**Problem to work on:**
From the travel-blog comments, reproduce the passage starting with "Speaking of adventures, I" and going on through "SO beautiful there!", substituting "breathtaking" for "spectacular".

**Source extract:**
■ ■ ■


    Speaking of adventures, I would highly suggest adding Newfoundland to your Canada itinerary if you can. It’s got spectacular scenery, awesome hikes and the nicest people. While we haven’t quit our jobs (yet), my husband and I are moving there full-time in August and will be working remotely from our new house right by the ocean – and waiting to pick up our Alto in 2024!

    • Thanks so much for the kind words! Newfoundland is definitely on our bucketlist- we’d love to see the icebergs there in early summer and have tentative plans to hit up the area in a year or two. We’d love any and all hiking (or other) recommendations that you have for the area! Good luck on the move- it looks SO beautiful there!

  5. This is exciting! I have loved the little bit we saw of your Scotland trip. Your photography is beautiful. I’m looking forward to following along on your future adventures.

  6. I agree with Paul & Deb. You write very well, Jess. I thought that reading your very thoughtful review of the SC Alto R1723, even more so reading this post. We’re at the other end of our careers, new empty nesters, and would love to check off all the National Parks as our retirement “to do” list. But I agree, nothing is guaranteed, as my folks had big plans they didn’t get to pursue because of cancer and stroke. So, carpe diem, indeed. Be well and keep posting.

■ ■ ■

**Records supplied:**
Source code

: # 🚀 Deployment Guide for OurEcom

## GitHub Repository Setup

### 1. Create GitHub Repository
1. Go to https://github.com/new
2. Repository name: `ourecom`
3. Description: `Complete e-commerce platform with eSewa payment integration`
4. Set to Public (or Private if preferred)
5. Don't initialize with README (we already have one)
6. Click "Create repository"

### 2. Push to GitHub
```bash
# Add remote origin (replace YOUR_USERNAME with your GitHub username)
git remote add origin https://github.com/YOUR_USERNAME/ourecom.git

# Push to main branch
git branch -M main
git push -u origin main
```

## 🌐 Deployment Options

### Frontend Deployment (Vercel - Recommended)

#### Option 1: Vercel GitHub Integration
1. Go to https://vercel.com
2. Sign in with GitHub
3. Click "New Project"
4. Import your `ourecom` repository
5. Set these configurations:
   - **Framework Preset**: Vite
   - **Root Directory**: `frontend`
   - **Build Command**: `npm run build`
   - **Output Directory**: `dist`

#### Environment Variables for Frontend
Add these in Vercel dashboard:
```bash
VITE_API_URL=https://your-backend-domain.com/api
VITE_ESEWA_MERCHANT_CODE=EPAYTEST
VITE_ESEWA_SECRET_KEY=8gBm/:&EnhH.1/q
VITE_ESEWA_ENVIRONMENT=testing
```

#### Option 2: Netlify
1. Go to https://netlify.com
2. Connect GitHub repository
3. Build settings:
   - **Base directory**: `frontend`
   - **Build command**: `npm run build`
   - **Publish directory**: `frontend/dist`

■ ■ ■

**Output for this task:**
Speaking of adventures, I would highly suggest adding Newfoundland to your Canada itinerary if you can. It’s got breathtaking scenery, awesome hikes and the nicest people. While we haven’t quit our jobs (yet), my husband and I are moving there full-time in August and will be working remotely from our new house right by the ocean – and waiting to pick up our Alto in 2024!

    • Thanks so much for the kind words! Newfoundland is definitely on our bucketlist- we’d love to see the icebergs there in early summer and have tentative plans to hit up the area in a year or two. We’d love any and all hiking (or other) recommendations that you have for the area! Good luck on the move- it looks SO beautiful there!